# Material to process:
* Start *
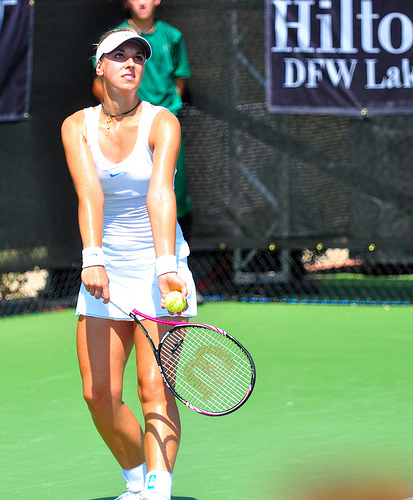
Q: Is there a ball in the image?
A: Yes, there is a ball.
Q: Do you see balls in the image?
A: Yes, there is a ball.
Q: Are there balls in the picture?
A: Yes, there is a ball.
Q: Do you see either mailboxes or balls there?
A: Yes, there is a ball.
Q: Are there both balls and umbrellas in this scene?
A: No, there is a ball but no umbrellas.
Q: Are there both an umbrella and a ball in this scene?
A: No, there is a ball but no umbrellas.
* End *
* Start *
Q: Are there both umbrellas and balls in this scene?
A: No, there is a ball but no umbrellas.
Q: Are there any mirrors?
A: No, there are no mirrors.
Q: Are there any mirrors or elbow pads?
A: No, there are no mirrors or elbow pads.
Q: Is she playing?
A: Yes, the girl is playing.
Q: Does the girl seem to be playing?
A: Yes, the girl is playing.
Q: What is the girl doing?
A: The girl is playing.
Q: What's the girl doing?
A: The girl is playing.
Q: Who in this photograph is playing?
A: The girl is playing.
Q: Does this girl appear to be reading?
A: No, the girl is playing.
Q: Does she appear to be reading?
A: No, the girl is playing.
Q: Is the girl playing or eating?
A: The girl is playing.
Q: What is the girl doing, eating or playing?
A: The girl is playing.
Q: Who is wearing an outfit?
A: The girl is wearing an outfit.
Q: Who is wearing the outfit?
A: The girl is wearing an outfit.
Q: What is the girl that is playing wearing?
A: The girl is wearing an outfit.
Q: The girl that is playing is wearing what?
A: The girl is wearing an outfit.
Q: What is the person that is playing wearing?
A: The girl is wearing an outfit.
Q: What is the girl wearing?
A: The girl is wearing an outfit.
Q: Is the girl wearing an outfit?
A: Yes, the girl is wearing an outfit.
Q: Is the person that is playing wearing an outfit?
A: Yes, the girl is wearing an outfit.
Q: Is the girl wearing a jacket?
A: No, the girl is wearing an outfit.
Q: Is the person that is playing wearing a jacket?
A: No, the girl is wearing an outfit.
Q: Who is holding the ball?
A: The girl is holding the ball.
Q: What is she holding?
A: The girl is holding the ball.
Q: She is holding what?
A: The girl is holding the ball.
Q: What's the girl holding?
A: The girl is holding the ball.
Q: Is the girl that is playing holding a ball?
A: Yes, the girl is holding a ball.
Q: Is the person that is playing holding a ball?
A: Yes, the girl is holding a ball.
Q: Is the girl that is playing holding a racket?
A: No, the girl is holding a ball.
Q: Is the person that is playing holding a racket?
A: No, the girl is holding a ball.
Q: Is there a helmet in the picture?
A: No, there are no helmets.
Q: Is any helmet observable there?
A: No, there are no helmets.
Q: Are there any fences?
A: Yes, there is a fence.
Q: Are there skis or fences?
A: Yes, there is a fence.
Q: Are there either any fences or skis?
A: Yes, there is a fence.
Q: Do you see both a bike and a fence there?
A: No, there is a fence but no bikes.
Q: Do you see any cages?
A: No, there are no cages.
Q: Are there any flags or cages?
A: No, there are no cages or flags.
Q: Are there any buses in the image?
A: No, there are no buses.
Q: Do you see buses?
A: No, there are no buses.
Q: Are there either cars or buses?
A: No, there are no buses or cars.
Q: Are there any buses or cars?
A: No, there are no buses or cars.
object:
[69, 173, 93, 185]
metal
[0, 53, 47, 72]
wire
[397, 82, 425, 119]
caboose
* End *
* Start *
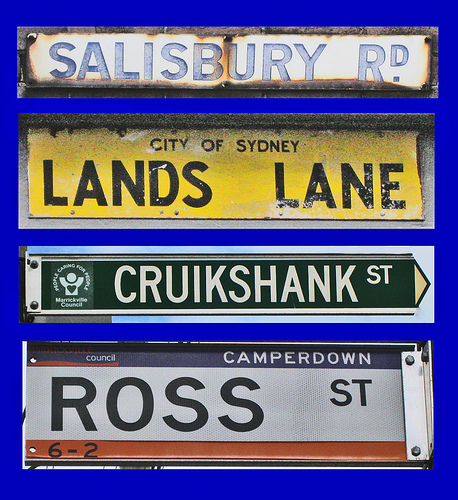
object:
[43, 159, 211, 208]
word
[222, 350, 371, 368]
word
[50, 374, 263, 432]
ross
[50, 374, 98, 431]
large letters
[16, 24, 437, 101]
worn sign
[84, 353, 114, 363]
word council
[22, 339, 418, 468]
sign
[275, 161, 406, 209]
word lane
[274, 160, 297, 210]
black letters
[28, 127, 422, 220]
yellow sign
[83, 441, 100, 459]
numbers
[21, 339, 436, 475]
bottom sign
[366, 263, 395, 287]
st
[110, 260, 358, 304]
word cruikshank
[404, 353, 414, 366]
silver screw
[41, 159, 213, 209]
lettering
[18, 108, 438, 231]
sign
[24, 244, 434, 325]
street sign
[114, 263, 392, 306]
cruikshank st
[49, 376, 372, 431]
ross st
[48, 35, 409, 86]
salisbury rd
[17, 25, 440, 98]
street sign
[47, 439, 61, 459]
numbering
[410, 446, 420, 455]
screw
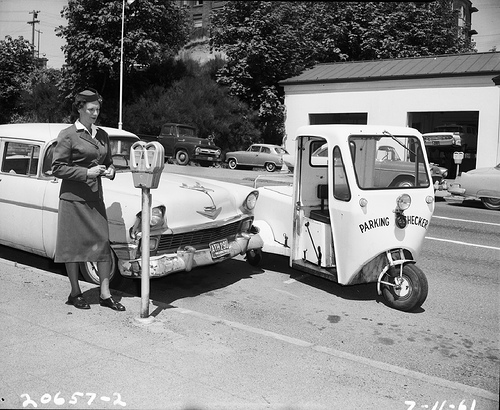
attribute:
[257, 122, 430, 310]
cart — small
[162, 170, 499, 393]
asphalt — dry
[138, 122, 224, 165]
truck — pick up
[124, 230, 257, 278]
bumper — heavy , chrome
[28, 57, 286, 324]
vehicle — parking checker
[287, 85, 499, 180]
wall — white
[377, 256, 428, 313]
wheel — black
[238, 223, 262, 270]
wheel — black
* End *
# Exercise goal:
Give only the number of lines in the rows above that contain the string "both". Case matters.

# In response:
4